Ice sculptures in general are interesting because everyone has an experience with them, and they’re very popular. People see them at family occasions and corporate events. But Nora and I are not making them for a logo. We’re making them because we want them to disappear. We want them to become immaterial.
The most interesting thing about ice sculptures is that they change and diminish, and they get very fragile. We live in an immaterial world — we’re generally on the internet, looking at some sort of screen. But ice sculptures are really physical. They’re cold, they have a temperature and a scale, and they’re responsive. They change over time. People can relate to that, and I think they want to. I think people are missing things in the world, so to make something so physical that it has its own transformative power is really significant.
First my partner Nora makes a mockup on the computer, usually in Illustrator or Photoshop, and we tweak the settings to make sure it will look the way we think it will look. As for making them — we hire ice carvers. In New York, we’ve worked with the same ice carver on all the projects. The sculptures are words, so we make a design of the words in a sans-serif font, Arial or Futura, and send it to the carvers. They carve the letters out of 300-pound blocks of ice, and then they put it in their freezer and bring it to the site in a truck for us.
We met the ice carvers we currently use because we were looking on the internet, and they had a nicely designed site. We went to their studio, and they were in Long Island City — at that time they were near the Noguchi Museum. They opened their freezer door, and inside were seven life-size Buddhas. So we said, OK, we’re going to work with these people.
When we’re making these sculptures, we have a very short timeline. We’re doing these at national security events. You can’t just walk in to a convention site and say, “Oh, I’ll do it there” — it’s hard to get permits, and everything will thwart you. There are a lot of moving parts to these projects.

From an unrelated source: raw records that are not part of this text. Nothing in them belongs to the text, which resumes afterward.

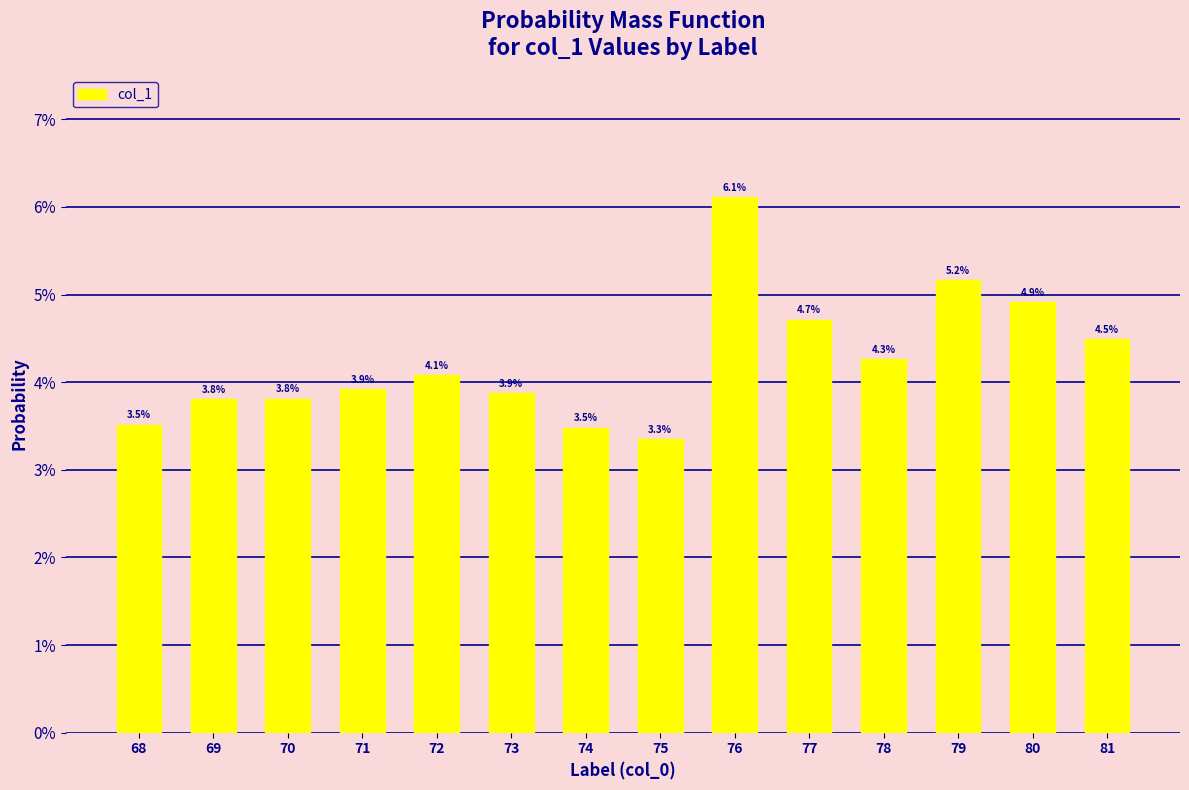

Is it true that the value at 70 is 0.0?

False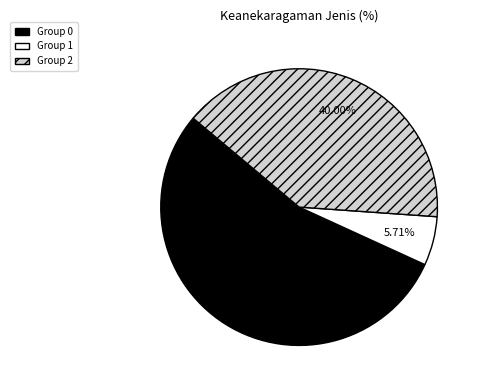

Does any single category account for the majority?

Yes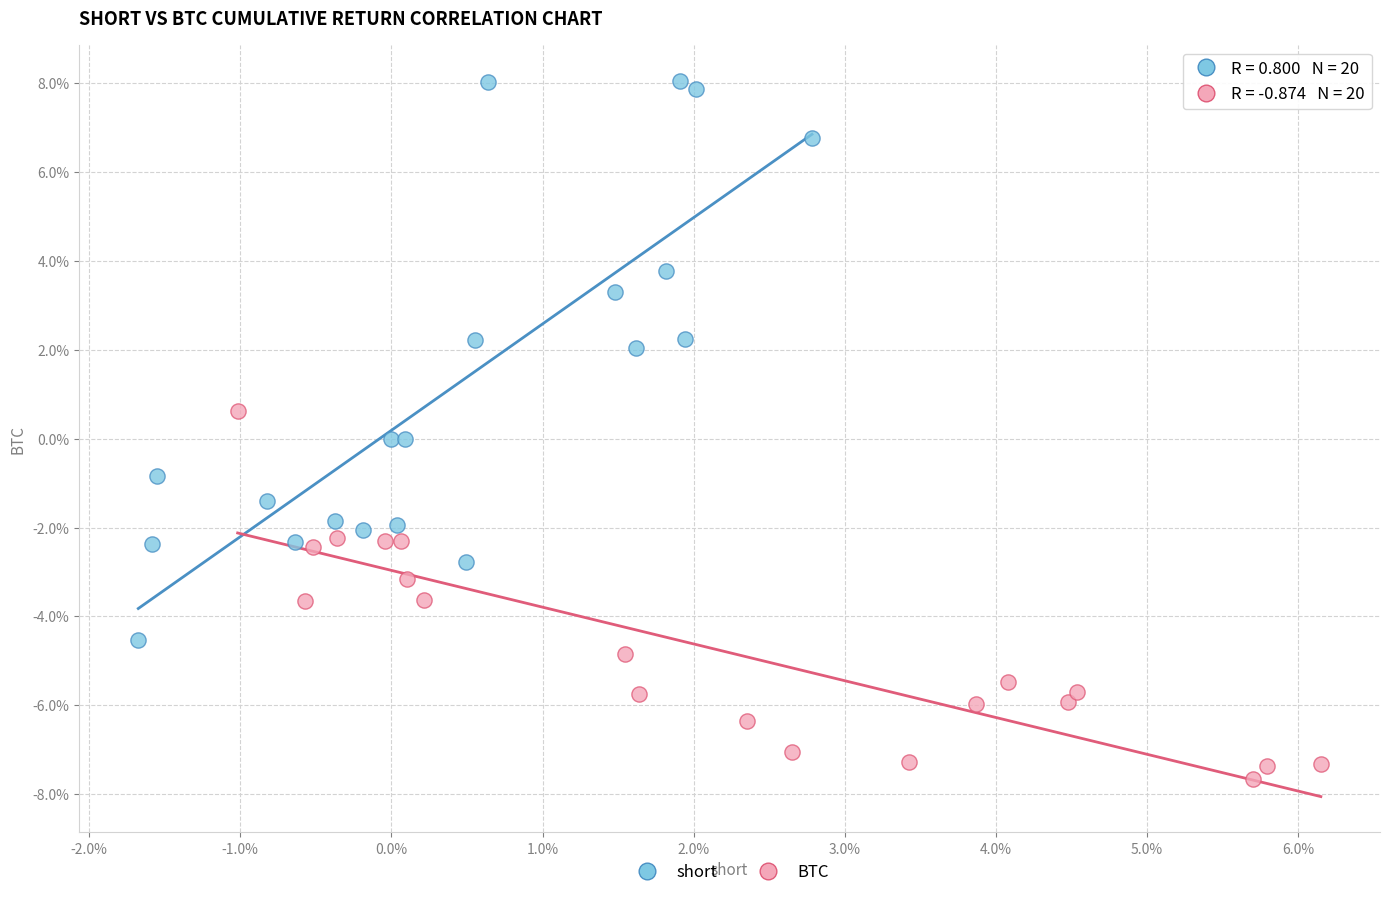

What are all the series names shown in the legend?

short, BTC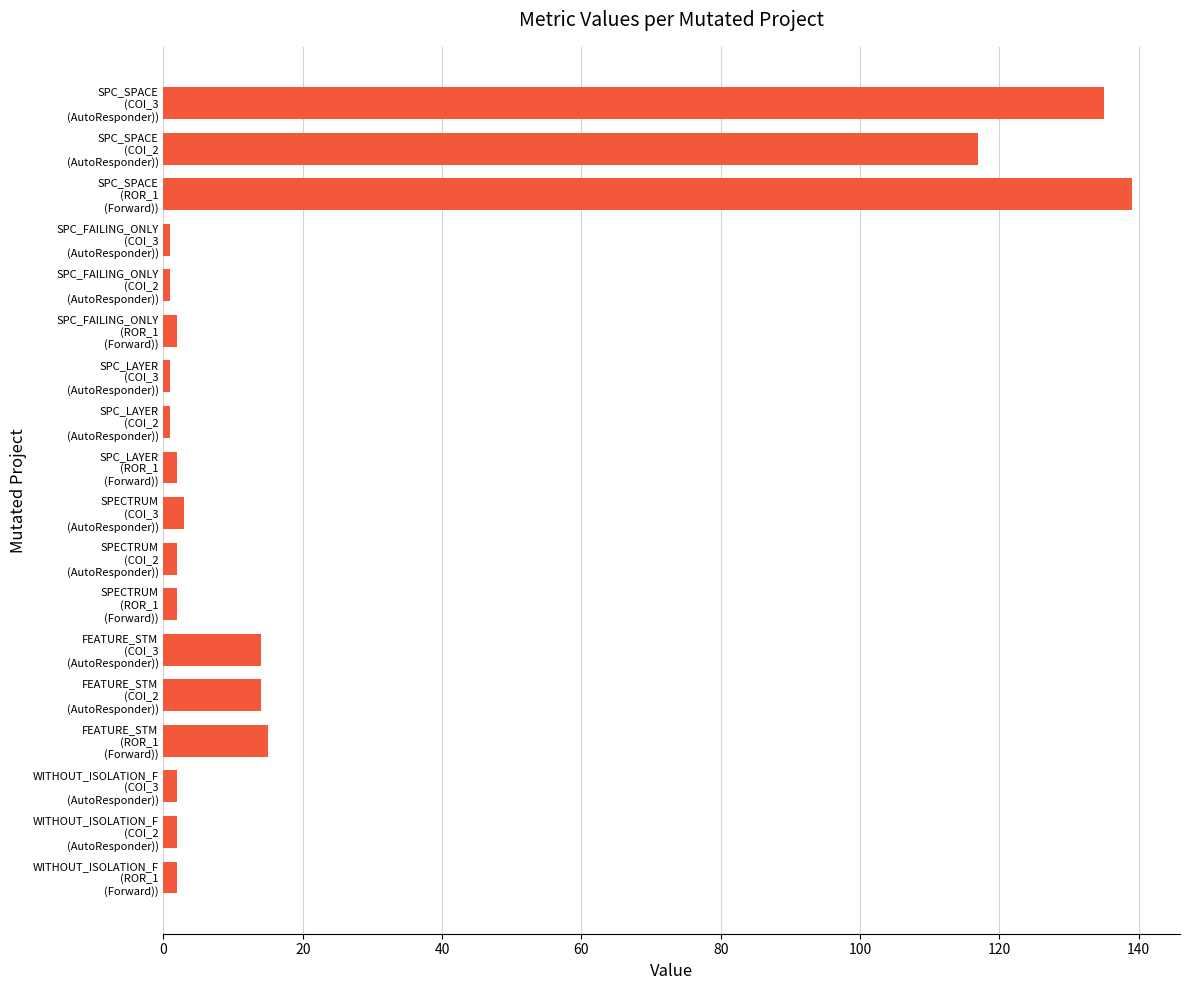

What is the difference between the maximum and minimum values?

138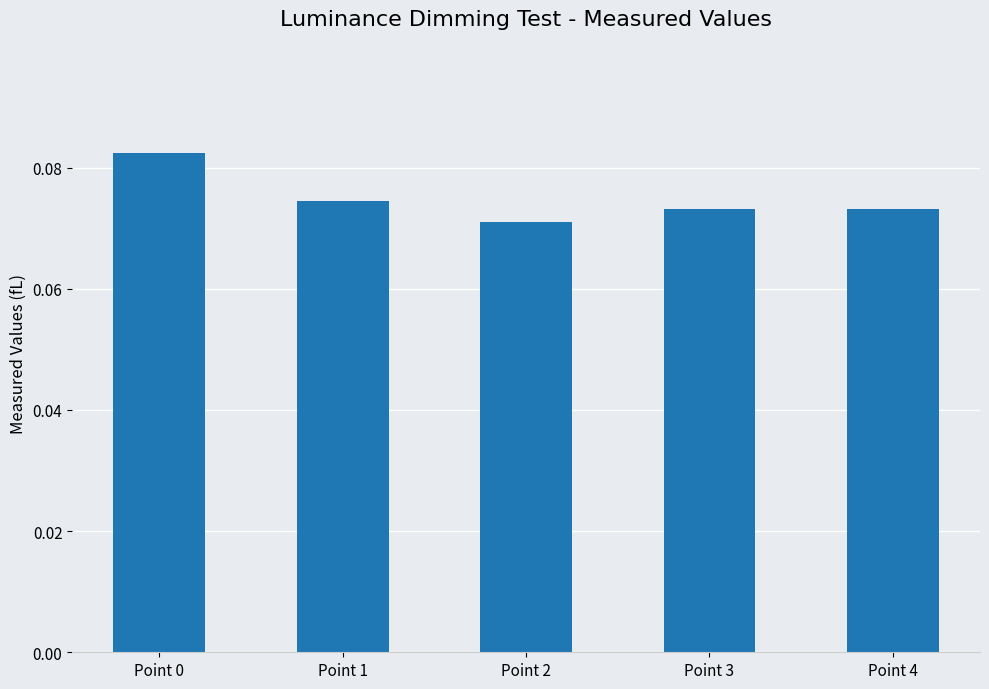

Count the values in the range 0 to 1.

5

I’m not even sure if our reputation as artists helps. Take Tampa in 2012, for example. When a city offers themselves to the political party as a convention site, they give them everything. The party is buying the whole place, the whole city. They have access to everything. In Tampa in 2012, they were reserving a few sites for the public to use, and it was going to be by lottery only. So, we had a ten-thousand dollar project, and we weren’t even sure we were going to get the site because it was by lottery. It’s weird and hard. In New York with the "Future" carving, we didn’t know if we had the site until a week and a half before. It was a matter of cost that time.
The ice carvings happen at definitive times, but it’s also the kind of words we’re using. In 2008, we melted down the word Democracy at the convention in St Paul. That was a key time — we’d just had eight years of the Bush administration, and people were worried about where government was going and where the idea of democracy was going.
Then on the 79th anniversary of the Great Depression, we melted down the word "Economy." That captured everything — people were so unsettled, but nobody had a way to express it. Then we melted the "Middle Class" down in 2012. And most recently, we melted the word "Future." In debates about global warming and climate issues, what is lacking is the idea that the future is disappearing as well. To come up with a sculpture of a future that's going to cease to exist — that’s very heavy. Nora and I were going through some worries. It was not easy, psychologically.
These ice sculptures are not just the sculptures. There’s streaming happening on the internet, there’s a blog, we take photographs, and we do time-lapse videos. In the video, the present is zipping by the future. Some people are acknowledging it, but most people seem to be taking their pictures with it. These things are also theatrical and a spectacle. And what people were really interested in — and it’s kind of a sad commentary — is taking a photograph of themselves in front of "The Future." I don't know what they were thinking. Maybe they’re thinking the future is disappearing, but maybe they just want to have a nice photograph of themselves in front of it.